2. Aux termes de l’article L. 2131-6 du code général des collectivités territoriales, auquel renvoie l’article L. 554-1 du code de justice administrative : « Le représentant de l'Etat dans le département défère au tribunal administratif les actes mentionnés à l'article L. 2131-2 qu'il estime contraires à la légalité dans les deux mois suivant leur transmission. / (…) / Le représentant de l'Etat peut assortir son recours d'une demande de suspension. Il est fait droit à cette demande si l'un des moyens invoqués paraît, en l'état de l'instruction, propre à créer un doute sérieux quant à la légalité de l'acte attaqué. Il est statué dans un délai d'un mois. / Jusqu'à ce que le président du tribunal administratif ou le magistrat délégué par lui ait statué, la demande de suspension en matière d'urbanisme, de marchés et de délégation de service public formulée par le représentant de l'Etat dans les dix jours à compter de la réception de l'acte entraîne la suspension de celui-ci.

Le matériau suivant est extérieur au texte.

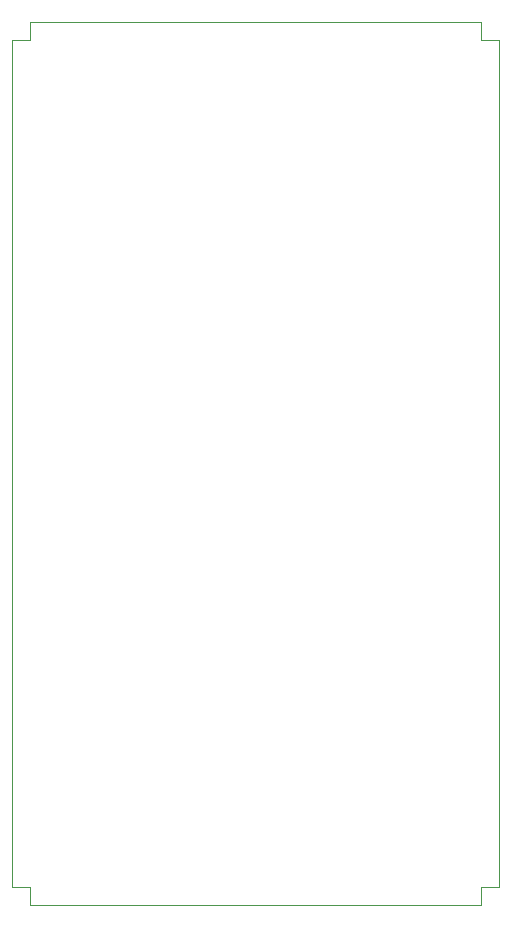
<source format=gm1>
G04 #@! TF.GenerationSoftware,KiCad,Pcbnew,9.0.3*
G04 #@! TF.CreationDate,2025-12-21T00:38:46-08:00*
G04 #@! TF.ProjectId,games_aparat_electronics,67616d65-735f-4617-9061-7261745f656c,rev?*
G04 #@! TF.SameCoordinates,Original*
G04 #@! TF.FileFunction,Profile,NP*
%FSLAX46Y46*%
G04 Gerber Fmt 4.6, Leading zero omitted, Abs format (unit mm)*
G04 Created by KiCad (PCBNEW 9.0.3) date 2025-12-21 00:38:46*
%MOMM*%
%LPD*%
G01*
G04 APERTURE LIST*
G04 #@! TA.AperFunction,Profile*
%ADD10C,0.050000*%
G04 #@! TD*
G04 APERTURE END LIST*
D10*
X180600000Y-43000000D02*
X182100000Y-43000000D01*
X182100000Y-114700000D01*
X180600000Y-114700000D01*
X180600000Y-116200000D01*
X142400000Y-116200000D01*
X142400000Y-114700000D01*
X140900000Y-114700000D01*
X140900000Y-43000000D01*
X142400000Y-43000000D01*
X142400000Y-41500000D01*
X180600000Y-41500000D01*
X180600000Y-43000000D01*
M02*

</source>
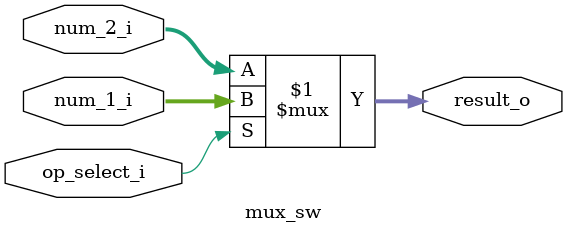
<source format=sv>
module mux_sw #(
    parameter WIDTH = 8)
(
    input logic [WIDTH-1:0] num_1_i,
    input logic [WIDTH-1:0] num_2_i,
    input logic op_select_i,

    output logic [WIDTH-1:0] result_o
);

    assign result_o = op_select_i ? num_1_i : num_2_i;

endmodule
</source>
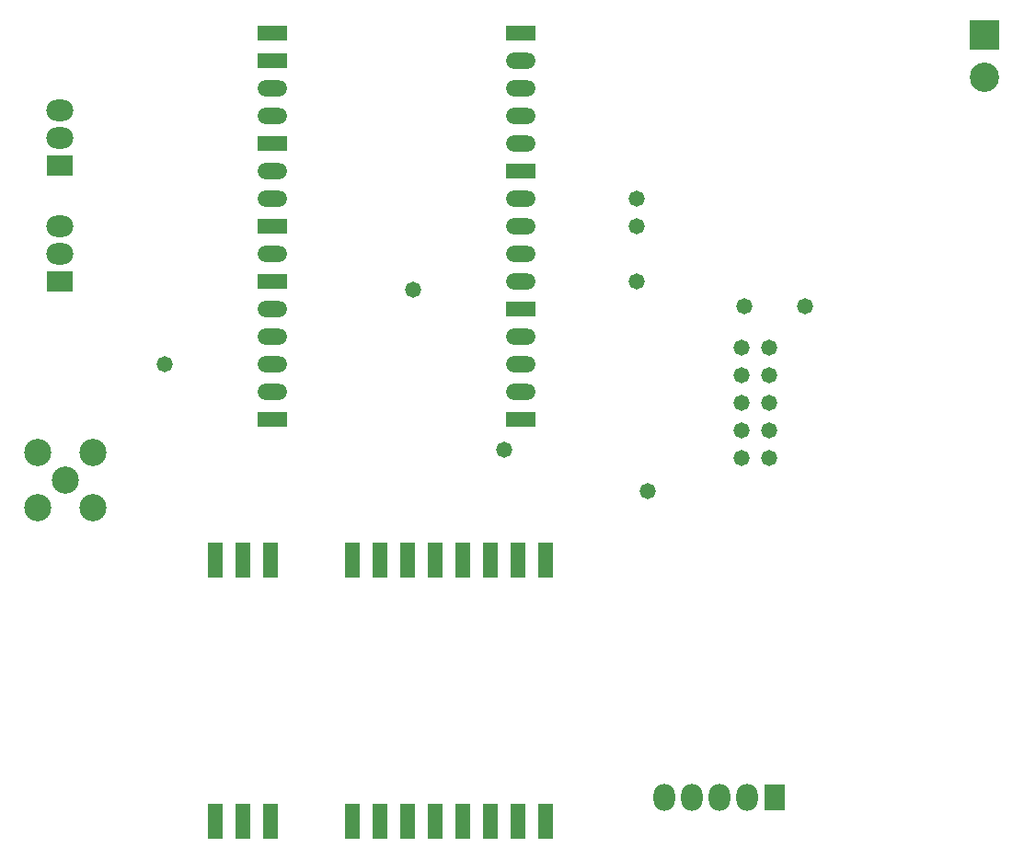
<source format=gbs>
G04*
G04 #@! TF.GenerationSoftware,Altium Limited,Altium Designer,22.1.2 (22)*
G04*
G04 Layer_Color=16711935*
%FSLAX25Y25*%
%MOIN*%
G70*
G04*
G04 #@! TF.SameCoordinates,DDE4A02C-EC50-4DC0-B3EF-D35DCD8E266D*
G04*
G04*
G04 #@! TF.FilePolarity,Negative*
G04*
G01*
G75*
%ADD22R,0.05721X0.12611*%
%ADD23R,0.10800X0.05800*%
%ADD24O,0.10800X0.05800*%
%ADD25R,0.09800X0.07800*%
%ADD26O,0.09800X0.07800*%
%ADD27C,0.09855*%
%ADD28R,0.10642X0.10642*%
%ADD29C,0.10642*%
%ADD30O,0.07800X0.09800*%
%ADD31R,0.07800X0.09800*%
%ADD32C,0.05800*%
D22*
X176197Y279000D02*
D03*
X196197D02*
D03*
X186197D02*
D03*
X226000D02*
D03*
X236000D02*
D03*
X246000D02*
D03*
X256000D02*
D03*
X266000D02*
D03*
X276000D02*
D03*
X286000D02*
D03*
X296000D02*
D03*
X196197Y184512D02*
D03*
X186197D02*
D03*
X176197D02*
D03*
X226000D02*
D03*
X236000D02*
D03*
X246000D02*
D03*
X256000D02*
D03*
X266000D02*
D03*
X276000D02*
D03*
X286000D02*
D03*
X296000D02*
D03*
D23*
X197000Y470000D02*
D03*
Y460000D02*
D03*
Y430000D02*
D03*
Y400000D02*
D03*
Y380000D02*
D03*
Y330000D02*
D03*
X287000Y470000D02*
D03*
Y420000D02*
D03*
Y370000D02*
D03*
Y330000D02*
D03*
D24*
X197000Y450000D02*
D03*
Y440000D02*
D03*
Y420000D02*
D03*
Y410000D02*
D03*
Y390000D02*
D03*
Y370000D02*
D03*
Y360000D02*
D03*
Y350000D02*
D03*
Y340000D02*
D03*
X287000Y460000D02*
D03*
Y450000D02*
D03*
Y440000D02*
D03*
Y430000D02*
D03*
Y410000D02*
D03*
Y400000D02*
D03*
Y390000D02*
D03*
Y380000D02*
D03*
Y360000D02*
D03*
Y350000D02*
D03*
Y340000D02*
D03*
D25*
X120000Y422000D02*
D03*
Y380000D02*
D03*
D26*
Y432000D02*
D03*
Y442000D02*
D03*
Y400000D02*
D03*
Y390000D02*
D03*
D27*
X132000Y298000D02*
D03*
Y318000D02*
D03*
X112000D02*
D03*
Y298000D02*
D03*
X122000Y308000D02*
D03*
D28*
X455000Y469551D02*
D03*
D29*
Y454000D02*
D03*
D30*
X339000Y193000D02*
D03*
X349000D02*
D03*
X359000D02*
D03*
X369000D02*
D03*
D31*
X379000D02*
D03*
D32*
X329000Y410000D02*
D03*
X368000Y371000D02*
D03*
X390000D02*
D03*
X377000Y316000D02*
D03*
X367000D02*
D03*
Y326000D02*
D03*
X377000D02*
D03*
Y336000D02*
D03*
X367000D02*
D03*
X377000Y346000D02*
D03*
X367000D02*
D03*
X377000Y356000D02*
D03*
X367000D02*
D03*
X333000Y304000D02*
D03*
X281000Y319000D02*
D03*
X248000Y377000D02*
D03*
X329000Y380000D02*
D03*
Y400000D02*
D03*
X158000Y350000D02*
D03*
M02*

</source>
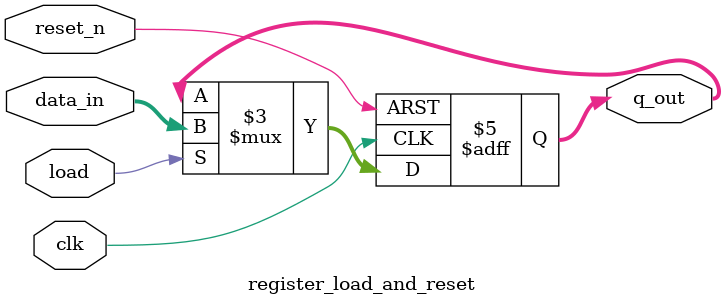
<source format=v>
module register_load_and_reset(clk, load, reset_n, data_in, q_out);
    parameter SIZE = 4;
    input clk, load, reset_n;
    input [SIZE-1:0] data_in;
    output reg [SIZE-1:0] q_out;

    always @(posedge clk or negedge reset_n) begin
        if (!reset_n) q_out <= {SIZE{1'b0}};
        else if (load) q_out <= data_in;
    end
endmodule

</source>
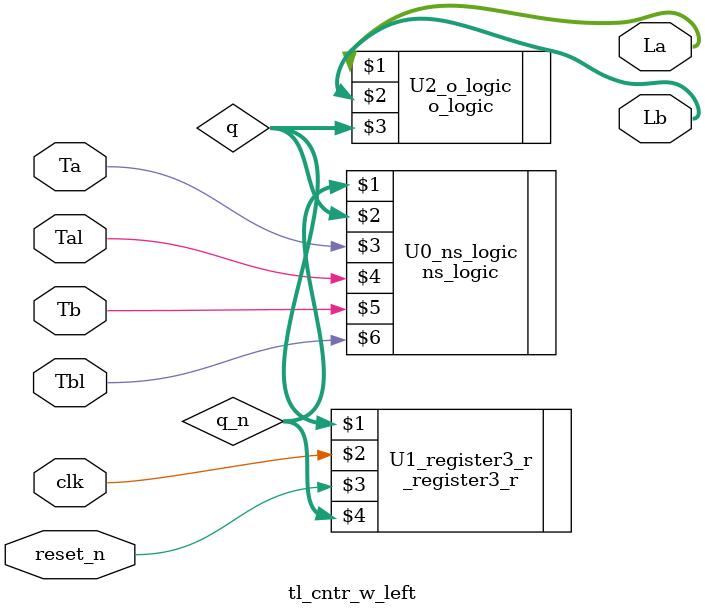
<source format=v>
module tl_cntr_w_left(La, Lb, clk, reset_n, Ta, Tal, Tb, Tbl);	//traffic controller with left
	input clk, reset_n, Ta, Tal, Tb, Tbl;
	output[1:0] La, Lb;
	
	wire[2:0] q, q_n;
	
	ns_logic U0_ns_logic(q_n, q, Ta, Tal, Tb, Tbl);		//next state logic
	_register3_r U1_register3_r(q, clk, reset_n, q_n);		//register
	o_logic U2_o_logic(La, Lb, q);		//output logic

endmodule

</source>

Au terme d'un délai d'un mois à compter de la réception, si le juge des référés n'a pas statué, l'acte redevient exécutoire. (…) »
3. En l’état de l’instruction, le moyen soulevé par le préfet de la Corse, préfet de la Corse-du-Sud est de nature à faire naître un doute sérieux quant à la légalité de la décision attaquée. Il y a lieu, dans les circonstances de l’espèce, d’ordonner la suspension de l’exécution de l’arrêté du 28 octobre 2025 du maire de la commune de Sari-Solenzara.
ORDONNE :
Article 1er : L’exécution de l’arrêté du 28 octobre 2025 du maire de la commune de Sari-Solenzara est suspendue.
Article 2 : La présente ordonnance sera notifiée au préfet de la Corse, préfet de la Corse-du-Sud, à la commune de Sari-Solenzara et à la SASU Villa Cana d’Oro, représentée par M. B... A....
Fait à Bastia, le 26 mars 2026.
La juge des référés, La greffière
signé signé
Baux R. Saffour
La République mande et ordonne au préfet de la Corse, préfet de la Corse-du-Sud, en ce qui le concerne ou à tous commissaires de justice à ce requis en ce qui concerne les voies de droit commun contre les parties privées, de pourvoir à l'exécution de la présente décision.